Text under study =
-- Opening Marker --

In the early stages the lowlands and cities may have had some organisation or "council" and the Bishop of London appears to have played a key role, but they were divided politically as former soldiers, mercenaries, nobles, officials and farmers declared themselves kings, fighting amongst each other and leaving Britain open to invasion. Two factions may have emerged: a pro-Roman faction and an independence faction. The one leader at this time known by name is Vortigern, which may have been a title meaning "High King". The depredations of the Picts from the north and Scotti (Scots) from Ireland forced the Britons to seek help from pagan Germanic tribes of Angles, Saxons and Jutes, who then decided to settle in Britain. Some of the Romano-British people migrated to Brittany, the Suebi Kingdom of Galicia and possibly Ireland.

-- Closing Marker --

Stored data
-- Opening Marker --

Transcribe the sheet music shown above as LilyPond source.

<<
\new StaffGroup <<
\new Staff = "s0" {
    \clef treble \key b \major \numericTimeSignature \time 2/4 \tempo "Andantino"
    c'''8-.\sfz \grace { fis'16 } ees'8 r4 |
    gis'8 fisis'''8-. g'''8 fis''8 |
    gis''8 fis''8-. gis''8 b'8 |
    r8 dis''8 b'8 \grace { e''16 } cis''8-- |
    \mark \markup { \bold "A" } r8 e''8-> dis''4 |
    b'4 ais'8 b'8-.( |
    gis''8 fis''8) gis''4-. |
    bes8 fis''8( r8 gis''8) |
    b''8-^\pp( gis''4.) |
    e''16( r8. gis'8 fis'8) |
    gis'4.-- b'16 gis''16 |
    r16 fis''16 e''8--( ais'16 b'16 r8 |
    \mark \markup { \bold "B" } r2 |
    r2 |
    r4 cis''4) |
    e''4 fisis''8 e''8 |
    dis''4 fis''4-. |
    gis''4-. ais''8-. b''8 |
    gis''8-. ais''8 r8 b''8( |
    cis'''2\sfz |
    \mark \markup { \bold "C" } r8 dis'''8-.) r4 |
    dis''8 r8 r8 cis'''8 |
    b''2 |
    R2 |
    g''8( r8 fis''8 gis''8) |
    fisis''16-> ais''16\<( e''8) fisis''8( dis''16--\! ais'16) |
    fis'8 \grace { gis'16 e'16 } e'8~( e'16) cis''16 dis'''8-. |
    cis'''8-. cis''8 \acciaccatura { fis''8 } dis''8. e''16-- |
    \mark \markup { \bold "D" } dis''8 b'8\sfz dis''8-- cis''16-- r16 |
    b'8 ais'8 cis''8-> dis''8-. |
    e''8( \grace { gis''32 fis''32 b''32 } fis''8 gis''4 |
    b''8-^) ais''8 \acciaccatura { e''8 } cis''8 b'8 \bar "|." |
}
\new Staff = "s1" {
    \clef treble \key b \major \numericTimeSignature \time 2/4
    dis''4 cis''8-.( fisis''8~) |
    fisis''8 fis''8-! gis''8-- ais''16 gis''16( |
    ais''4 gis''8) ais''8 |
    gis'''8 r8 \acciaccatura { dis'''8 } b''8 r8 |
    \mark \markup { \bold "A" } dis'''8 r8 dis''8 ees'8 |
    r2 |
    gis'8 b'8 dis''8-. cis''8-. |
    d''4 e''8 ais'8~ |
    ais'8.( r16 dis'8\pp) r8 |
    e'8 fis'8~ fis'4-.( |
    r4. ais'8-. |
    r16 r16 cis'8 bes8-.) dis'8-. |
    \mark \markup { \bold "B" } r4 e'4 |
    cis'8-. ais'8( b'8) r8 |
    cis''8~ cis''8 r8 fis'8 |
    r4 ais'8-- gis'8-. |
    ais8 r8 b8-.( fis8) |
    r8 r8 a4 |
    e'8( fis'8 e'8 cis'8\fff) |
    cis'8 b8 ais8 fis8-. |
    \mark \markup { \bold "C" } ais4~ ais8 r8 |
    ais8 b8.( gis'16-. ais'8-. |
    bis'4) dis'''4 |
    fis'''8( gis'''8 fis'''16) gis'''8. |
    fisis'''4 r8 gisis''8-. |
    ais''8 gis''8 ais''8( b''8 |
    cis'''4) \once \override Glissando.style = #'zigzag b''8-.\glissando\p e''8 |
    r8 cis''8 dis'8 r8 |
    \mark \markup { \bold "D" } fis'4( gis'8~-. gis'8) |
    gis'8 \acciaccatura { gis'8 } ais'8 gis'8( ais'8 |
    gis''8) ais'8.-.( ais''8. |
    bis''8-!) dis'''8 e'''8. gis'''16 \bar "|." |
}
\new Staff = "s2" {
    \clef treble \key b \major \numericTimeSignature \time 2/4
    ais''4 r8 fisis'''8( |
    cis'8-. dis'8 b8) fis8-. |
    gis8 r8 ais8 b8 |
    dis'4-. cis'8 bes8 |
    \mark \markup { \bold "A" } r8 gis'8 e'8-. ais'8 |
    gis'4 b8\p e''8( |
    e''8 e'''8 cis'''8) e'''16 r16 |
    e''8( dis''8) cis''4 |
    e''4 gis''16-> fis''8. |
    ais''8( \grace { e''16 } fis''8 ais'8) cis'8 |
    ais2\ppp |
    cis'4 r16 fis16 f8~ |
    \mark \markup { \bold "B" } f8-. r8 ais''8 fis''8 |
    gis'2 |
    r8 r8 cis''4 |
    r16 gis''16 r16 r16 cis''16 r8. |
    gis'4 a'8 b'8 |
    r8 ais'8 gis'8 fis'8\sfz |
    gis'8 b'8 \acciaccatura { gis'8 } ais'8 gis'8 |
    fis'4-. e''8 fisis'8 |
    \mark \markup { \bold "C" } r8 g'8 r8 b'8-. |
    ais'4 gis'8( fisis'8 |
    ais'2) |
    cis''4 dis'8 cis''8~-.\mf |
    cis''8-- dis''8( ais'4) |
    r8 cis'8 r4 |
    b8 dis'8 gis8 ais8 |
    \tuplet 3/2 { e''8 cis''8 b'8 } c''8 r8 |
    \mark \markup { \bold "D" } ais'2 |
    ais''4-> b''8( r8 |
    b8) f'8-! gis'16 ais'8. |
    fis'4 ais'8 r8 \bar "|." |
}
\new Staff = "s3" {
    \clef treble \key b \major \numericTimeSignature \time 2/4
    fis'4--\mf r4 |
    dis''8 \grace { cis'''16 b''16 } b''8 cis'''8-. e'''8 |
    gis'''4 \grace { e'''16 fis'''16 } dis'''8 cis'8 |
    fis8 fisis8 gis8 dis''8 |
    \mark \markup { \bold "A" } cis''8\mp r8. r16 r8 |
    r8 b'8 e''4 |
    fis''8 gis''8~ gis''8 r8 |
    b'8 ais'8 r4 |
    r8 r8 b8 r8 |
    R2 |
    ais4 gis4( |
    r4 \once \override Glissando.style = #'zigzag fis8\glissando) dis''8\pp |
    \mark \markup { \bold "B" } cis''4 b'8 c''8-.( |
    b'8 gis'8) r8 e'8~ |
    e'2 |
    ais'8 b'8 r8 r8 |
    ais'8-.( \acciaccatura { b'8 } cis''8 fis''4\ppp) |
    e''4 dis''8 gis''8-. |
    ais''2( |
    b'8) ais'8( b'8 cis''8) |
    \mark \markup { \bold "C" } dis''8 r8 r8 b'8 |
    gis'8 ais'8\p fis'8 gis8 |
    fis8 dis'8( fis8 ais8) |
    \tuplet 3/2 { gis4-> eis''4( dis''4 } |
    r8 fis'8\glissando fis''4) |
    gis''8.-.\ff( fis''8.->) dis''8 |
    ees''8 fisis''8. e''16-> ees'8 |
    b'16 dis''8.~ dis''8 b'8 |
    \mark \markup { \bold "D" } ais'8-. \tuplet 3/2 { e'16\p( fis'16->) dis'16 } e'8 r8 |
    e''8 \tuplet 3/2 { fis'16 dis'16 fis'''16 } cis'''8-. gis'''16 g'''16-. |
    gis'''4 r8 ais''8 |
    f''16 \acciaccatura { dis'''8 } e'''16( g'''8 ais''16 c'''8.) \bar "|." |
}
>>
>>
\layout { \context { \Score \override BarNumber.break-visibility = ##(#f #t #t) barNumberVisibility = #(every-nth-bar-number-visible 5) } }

-- Closing Marker --

Check your understanding =
1) In the text on post-Roman Britain, what might the name Vortigern have been?
2) Extend the text on post-Roman Britain, starting after its last sentence.

Activity answers =
1) It may have been a title meaning "High King."

2)
The Anglo-Saxons obtained control of eastern England in the 5th century. In the mid-6th century, they started expanding into the Midlands, then in the 7th century they expanded again into the southwest and the north of England. The unconquered parts of southern Britain, notably Wales, retained their Romano-British culture, in particular retaining Christianity. Members of groups who spoke Germanic also migrated to the southern section of Great Britain. Cultural exchange is seen in the post-Roman period with these Germanic settlements.

Some Anglo-Saxon histories (in context) refer to the Romano-British people by the blanket term "Welsh". The term Welsh is derived from an Old English word meaning 'foreigner', referring to the old inhabitants of southern Britain. Historically, Wales and the south-western peninsula were known respectively as North Wales and West Wales. The Celtic north of England and southern Scotland was referred to in Welsh as Hen Ogledd ("old north").

The struggles of this period have given rise to the legends of Uther Pendragon and King Arthur. There are many theories, but it is sometimes said that Ambrosius Aurelianus, a resistance leader of the Romano-British forces, was the model for the former, and that Arthur's court of Camelot is an idealised Welsh and Cornish memory of pre-Saxon Romano-British civilisation.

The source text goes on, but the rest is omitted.